Egypt’s corporate learning and development landscape
What are Egyptian businesses looking for in L&D services? A core pillar of any business is the learning and development (L&D) of its employees — from the junior to the executive level. Globally, most university-based executive education programs work with corporate clients — as opposed to Egypt, where individuals are investing a lot in their own L&D for better job prospects, associate dean of Executive Education at the American University in Cairo (AUC) Ghada Howaidy tells us. But even when companies actively seek L&D options for their employees, the local market falls short in providing them with what they need.
There are a few driving factors causing companies to seek L&D: Some 51% of training needs are decided by L&D heads within companies, Howaidy explains. Strategic vision and management-driven objectives account for 11%, according to a recent AUC School of Business report (pdf) that surveyed 30 companies in Egypt across 12 different sectors to map the L&D landscape from a corporate perspective. “When you are in a time of crisis or a merger and acquisition for example, the strategy needs to take priority and competencies need to be aligned. Training should then be there to meet those competencies,” Howaidy adds.
Companies often want tailored programs: For technical skills, standardized programs can do the trick, but customized programs based on the organization’s actual needs, culture and applications take it one step further. Some 87% of surveyed companies want the training provider to tailor programs based on the client’s needs, according to the report.
But those come at a high cost: Some 71% of surveyed companies say they are unable to realistically evaluate the training needs for their employees and preparing tailored L&D programs requires pre- and post-program assessments not widely available in the local landscape, the report states. For training providers to wear the hats of actual “solution providers”, they may need to reshape their business model into a more customer-centric one resulting in a higher price point.
The extent of that increase depends on the level of customization needed and the needed outcomes of the training program, cofounder and director of Newton Education Services Nelly El Zayat tells us. Newton Education Services brought the Chicago Booth Executive Program to Gouna. The application deadline for its March program ends on 4 December, according to the company’s LinkedIn page.
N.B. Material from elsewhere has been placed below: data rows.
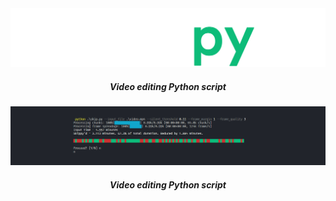 <div align='center'>
  <img src="assets/skippy.png">
  <h5>Video editing Python script</h5>
</div>






<div align='center'>
  <img src="assets/skippy-test.png">
  <h5>Video editing Python script</h5>
</div>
Practical and applicable solutions are crucial: Some 81% of respondents said there was a rising need for L&D processes that allow for practical implementation. Many corporates find training solutions lacking in relevant local case studies, and the ones offered lack a connection to the client’s situational needs, the report says. This is especially true for oil and gas, real estate, ICT, and agribusiness companies. Training providers also need to incorporate digital solutions. Some 48% of respondents were unhappy about the limited use of digital technologies from training providers during L&D processes.
So what should companies do to get the most out of their L&D strategy? “Companies need to reflect on their purpose for L&D: is it an employee benefit for the person’s own growth or is it aligned with the purpose of the organization and job requirements?” Howaidy explains. Additionally, if companies want a customized program tailored to their needs, they need to understand that it comes with a price tag, she adds. Lastly, both parties need to align from the beginning on what “success” looks like and what is needed for a satisfying return of investment.